Over a century ago, my grandfather grew up on a farm about midway between St. Louis and the Indiana border. Their primary cash crop was tomatoes, which they sold in St. Louis. How they got them there I'm not really sure, but it had to have been hard traveling even if they'd had a car. (His uncle had a car, but so far as I recall from what he said, his father didn't until years later.) Well into his 90s, my grandfather grew the most amazing tomatoes.

Now I have a niece with the Peace Corps in rural Columbia. Near where she's living there's a farmer who's raising heirloom tomatoes for the Spanish and Italian markets on his half-acre farm. How they get there, I'm note entirely sure. Without it, his family goes hungry; with it, I guess they do okay but aren't getting rich.

Most farmers, whether they're raising corn and beans or something else, are price-takers; they don't get to set their own prices. One consequence of that is that it's often hard to make ends meet. [Lots of detail skipped.] Another consequence of this system is that food prices in most places at the other end tend to be very competitive and stay as low as they can manage to attract more customers to make money on their low margins. That means that an older woman I know who gets around $30 a month in food stamps and gets food from a pantry each week is able to feed herself and her two (and sometimes more) grandchildren that live with her regularly, if not well.
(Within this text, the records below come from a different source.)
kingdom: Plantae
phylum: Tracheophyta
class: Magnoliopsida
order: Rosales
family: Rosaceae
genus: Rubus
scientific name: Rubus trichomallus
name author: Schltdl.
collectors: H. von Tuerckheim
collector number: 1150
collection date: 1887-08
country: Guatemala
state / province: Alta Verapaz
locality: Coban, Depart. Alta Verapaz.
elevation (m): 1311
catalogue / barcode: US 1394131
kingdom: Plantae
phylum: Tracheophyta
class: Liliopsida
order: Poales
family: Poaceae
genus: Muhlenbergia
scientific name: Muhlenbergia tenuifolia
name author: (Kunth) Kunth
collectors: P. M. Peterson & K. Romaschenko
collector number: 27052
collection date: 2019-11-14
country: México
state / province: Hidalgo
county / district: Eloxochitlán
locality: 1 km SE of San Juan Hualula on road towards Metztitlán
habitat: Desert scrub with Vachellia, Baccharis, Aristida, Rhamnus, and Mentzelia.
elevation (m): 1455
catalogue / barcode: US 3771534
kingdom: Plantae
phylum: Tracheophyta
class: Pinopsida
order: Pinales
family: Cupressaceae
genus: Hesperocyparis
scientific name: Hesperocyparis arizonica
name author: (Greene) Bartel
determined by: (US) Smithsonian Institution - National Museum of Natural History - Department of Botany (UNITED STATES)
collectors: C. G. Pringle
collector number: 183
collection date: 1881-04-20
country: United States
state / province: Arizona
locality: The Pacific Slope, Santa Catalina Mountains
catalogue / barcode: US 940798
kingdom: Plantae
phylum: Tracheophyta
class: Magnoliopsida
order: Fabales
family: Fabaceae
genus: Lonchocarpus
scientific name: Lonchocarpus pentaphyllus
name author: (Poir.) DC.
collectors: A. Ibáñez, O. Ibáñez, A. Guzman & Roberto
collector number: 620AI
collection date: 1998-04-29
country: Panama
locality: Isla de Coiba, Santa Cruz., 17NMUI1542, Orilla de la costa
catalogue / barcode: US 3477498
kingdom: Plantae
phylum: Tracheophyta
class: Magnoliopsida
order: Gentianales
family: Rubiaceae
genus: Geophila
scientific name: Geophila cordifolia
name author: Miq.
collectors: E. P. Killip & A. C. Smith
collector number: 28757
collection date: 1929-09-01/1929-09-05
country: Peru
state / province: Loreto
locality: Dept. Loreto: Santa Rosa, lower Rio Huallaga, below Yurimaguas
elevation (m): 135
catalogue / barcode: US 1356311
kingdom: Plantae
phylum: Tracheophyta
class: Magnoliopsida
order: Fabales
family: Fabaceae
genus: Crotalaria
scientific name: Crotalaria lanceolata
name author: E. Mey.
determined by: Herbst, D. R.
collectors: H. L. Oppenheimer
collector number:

Most of the farms where I grew up are still family farms, but they are much larger, and after several decades of declining livestock populations, the numbers seem to have picked up. The field at the end of the cross street I grew up on that always had a bull in it, and was empty for many years after that, now has a small herd of cattle, mostly steers I'd guess.

Among the many complaints I hear the French farmers making (on the BFM app on AppleTV, for what it's worth), those I'm most sympathetic with are the ones about bureaucrats in Brussels (mainly) who know nothing about farming making rules that drive up costs and reduce productivity. A couple years ago it was farmers in Sri Lanka making those similar complaints (not involving Brussels, but they seemed to be the same rules), and I think they're common to all the other farmer protests in Europe now.

Historically, from the Middle Ages to recent years, one of the chief reasons people starve is that it was varying degrees of hard and for a variety of causes to get food from where it was available to where it was needed (because of a crop failure in a place, for instance). It's important to keep the ability to move food from one place to another cheaply to avoid that problem.

I don't have a solution to all these problems (perhaps I need a good cigar), but keeping bureaucrats — particularly those with a Chicken Little complex — out of the loop as much as reasonably possible (which clearly isn't completely) is a start.